Sounds to me like they've rushed Nforce 3 out to meet the Athlon 64 launch, and the next revision will really be the Nforce 3 chipset you wish you'd bought for your Athlon 64.

As a one-chip solution, the Nforce3 easily undercut in cost of any other motherboard, so it's the low mantra (a la 5200), so it doesn't need the most features or performance. Actually, it does have Soundstorm but it's disabled. It must be some technical reason why it isn't enabled. A single chip solution is probably more difficult to implement than the other designs it would seem.

And the Nforce3 150 came out like in June for the Opteron, and now it's rebadged/revised for the A64. I believe that it's the 250 that was really targeted for the consumer PC, so "rushed" is the wrong idea.
 
Chalnoth said:
jvd said:
Well considering the nforce 3 is not the athlon 64 mb to own I don't know if it will help
From the benchmarks I've seen, it is pretty much tied with VIA's chipset. However, this was to be expected.
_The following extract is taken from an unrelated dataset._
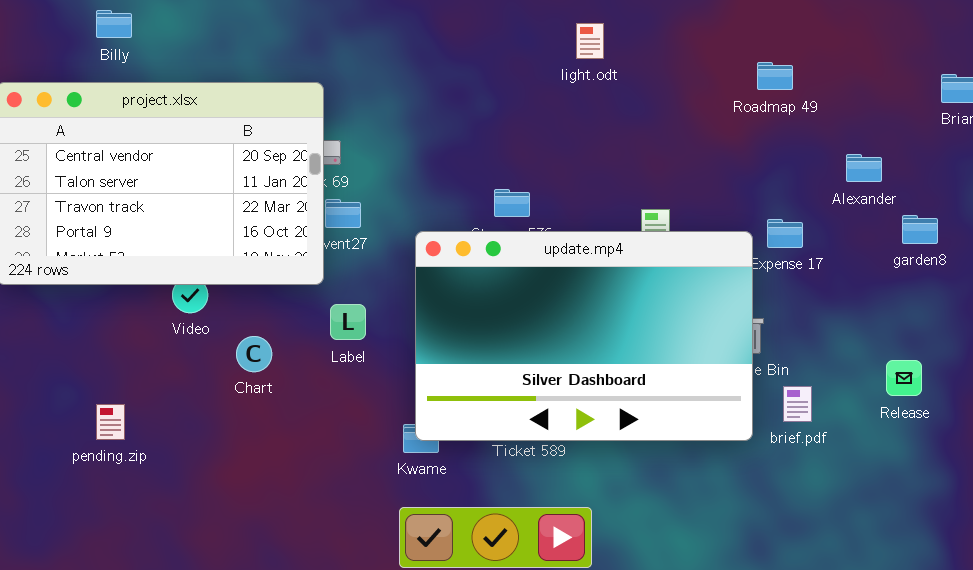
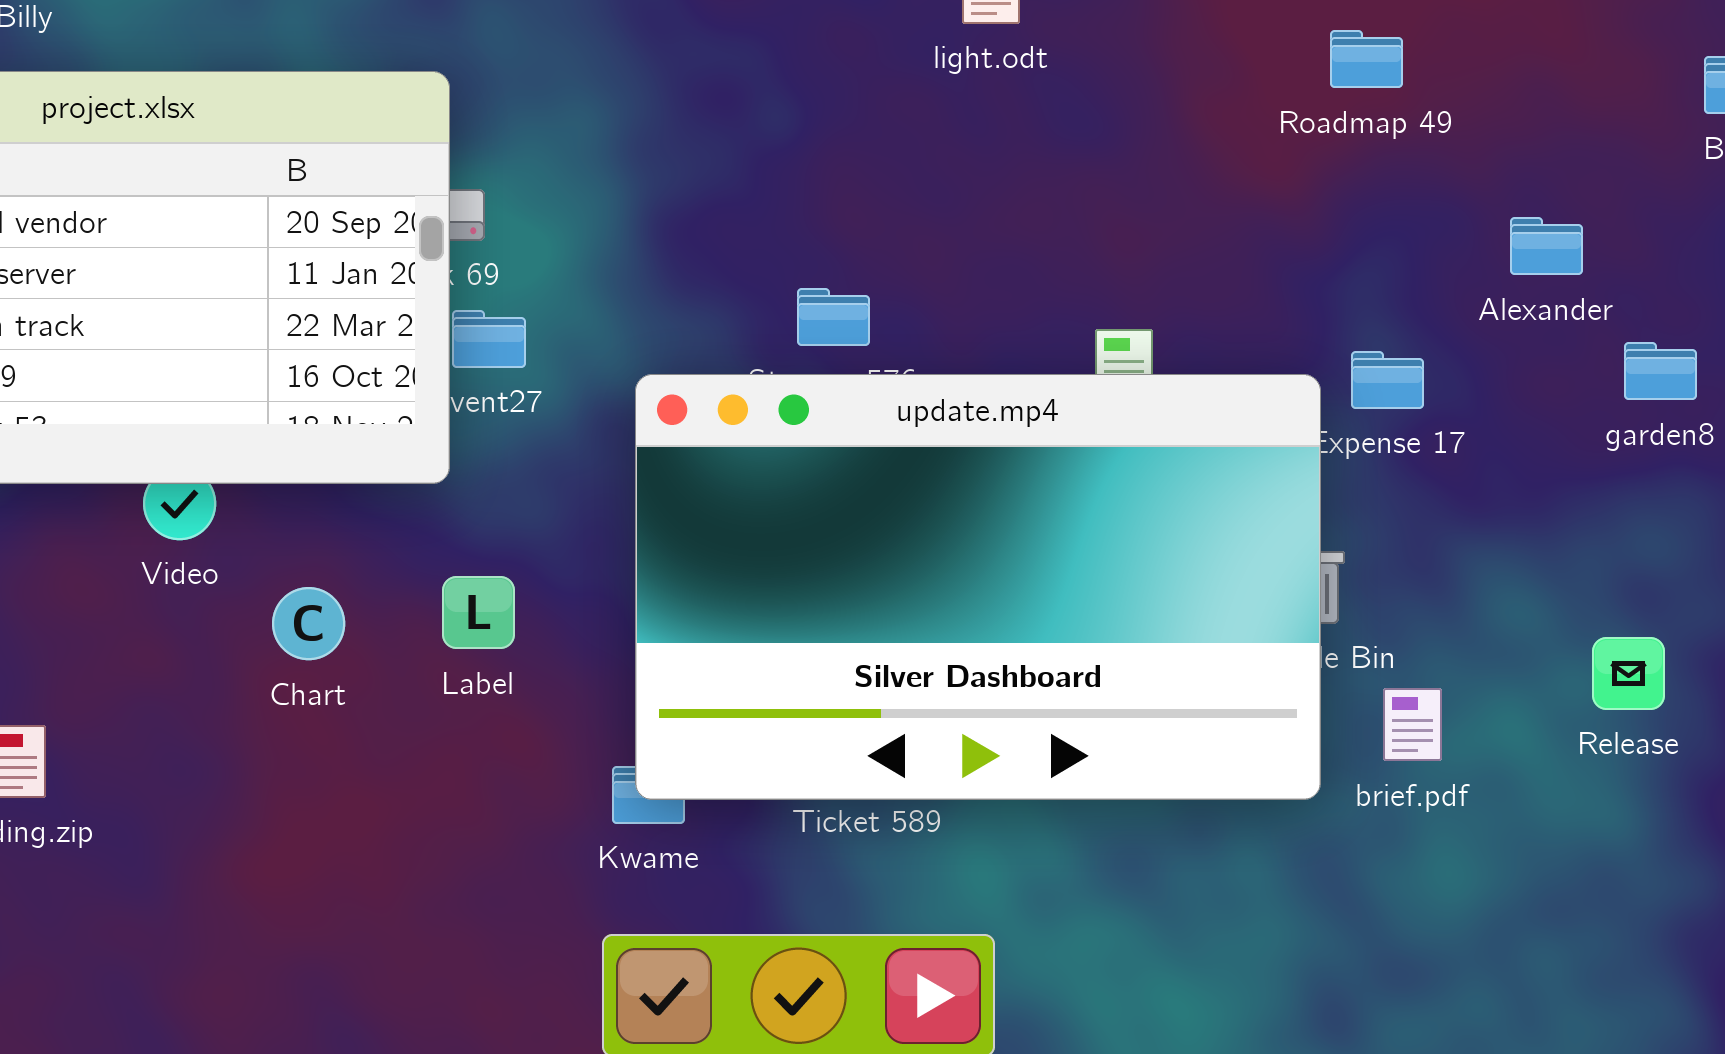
Label: [330,304,366,340] -> [442,576,515,649], moved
With an on-die memory controller, different motherboard chipsets just aren't going to be that different in performance.

The chipsets seem to have very similar featuresets, but with the single-chip design of the nForce3, it should be a lot cheaper. A quick look at pricewatch shows that the nForce3 is now available in large quantities, at a reasonable price. The KT800 is not.

But you seem to think that the VIA chipset would be the one to own. Why?
There are two versions of the nforce 3 . One is very available and the other is very rare . The one that is rare is the ultra part and has the ht links running at 200mhz faster in line with the via chipset. Its also not as feature rich as the the via chipset. I own both.